WILMERDING, Pa., Nov. 02, 2015 (GLOBE NEWSWIRE) -- Wabtec Corporation (NYSE:WAB) and Faiveley Transport S.A. (Euronext Paris:LEY) have each received a request for additional information (“second request”) from the United States Department of Justice (“DOJ”) in connection with Wabtec’s pending acquisition of approximately 51% of Faiveley Transport from the Faiveley family and followed by a tender offer for the company’s public shares. The second request is a standard part of the regulatory review process under the Hart-Scott-Rodino Antitrust Improvements Act of 1976, as amended (the “HSR Act”) and was expected by Wabtec and Faiveley Transport.
The effect of the second request is to extend the waiting period imposed by the HSR Act until 30 days after Wabtec and Faiveley Transport have substantially complied with their respective request, unless that period is extended voluntarily by both parties or terminated sooner by the DOJ. Wabtec and Faiveley Transport will continue to cooperate fully with the DOJ as it reviews the proposed transaction. In addition to the expiration of the waiting period under the HSR Act, the transaction remains subject to other regulatory approvals, as well as other customary closing conditions.
Wabtec Corporation, with more than 13,000 employees in more than 20 countries and annual sales of about $3.3 billion, is a global provider of value-added, technology-based products and services for freight rail, passenger transit and other industrial segments. The company manufactures a range of products for locomotives, freight cars and passenger transit vehicles, new switcher and commuter locomotives and provides aftermarket services.
Faiveley Transport is a global supplier of high added value integrated systems for the railway industry. With more than 5,700 employees in 24 countries, Faiveley Transport generated sales of €1,048.4 million for the 2014/15 financial year. The Group supplies manufacturers, operators and railway maintenance bodies worldwide with the most comprehensive range of systems in the market: Energy & Comfort (air conditioning, power collectors and passenger information systems), Access & Mobility (passenger access systems and platform doors), Brakes & Safety (braking systems and couplers) and Services.
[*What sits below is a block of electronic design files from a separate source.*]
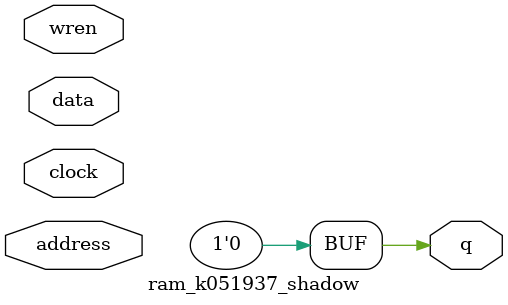
<source format=v>
module ram_k051937_shadow(	// file.cleaned.mlir:2:3
  input  [7:0] address,	// file.cleaned.mlir:2:36
  input        clock,	// file.cleaned.mlir:2:54
               data,	// file.cleaned.mlir:2:70
               wren,	// file.cleaned.mlir:2:85
  output       q	// file.cleaned.mlir:2:101
);

  assign q = 1'h0;	// file.cleaned.mlir:3:14, :4:5
endmodule


</source>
Statements contained in this press release which are not historical facts are forward-looking statements as defined in the Private Securities Litigation Reform Act of 1995. These forward-looking statements and certain information contained in the release involve risks and uncertainties that could result in actual results differing materially from expected results, including Wabtec’s proposed acquisition of Faiveley Transport, which is subject to regulatory and other conditions, the timing of the transaction and benefits expected to be derived therefrom. Forward-looking statements represent Wabtec’s expectations and beliefs concerning future events, based on information available to Wabtec as of the date of this release. Wabtec undertakes no obligation to publicly update and revise any forward-looking statements to reflect events or circumstances that may arise after the date of this release. Additional information regarding these and other factors is contained in Wabtec’s SEC filings, including without limitation Wabtec’s Form 10-K and Form 10-Q filings.
Certain Legal Matters
This communication is not intended to, and does not, constitute, represent or form part of any offer, invitation or solicitation of an offer to purchase, otherwise acquire, subscribe for, sell or otherwise dispose of, any securities whether pursuant to this press release or otherwise.
The distribution of this communication in jurisdictions outside the U.S. or France may be restricted by law or regulation and therefore any person who comes into possession of this communication should inform themselves about, and comply with, such restrictions. Any failure to comply with such restrictions may constitute a violation of the securities laws or regulations of any such relevant jurisdiction.
Faiveley Transport is incorporated in France and listed on Euronext Paris and any offer for its securities will be subject to French disclosure and procedural requirements, which differ from those that are applicable to offers conducted solely in the U.S., including with respect to withdrawal rights, offer timetable, settlement procedures and timing of payments. The transactions described above will be structured to comply with French and U.S. securities laws and regulations applicable to transactions of this type.
No offer of securities shall be made except by means of a prospectus meeting the requirements of Section 10 of the Securities Act of 1933, as amended.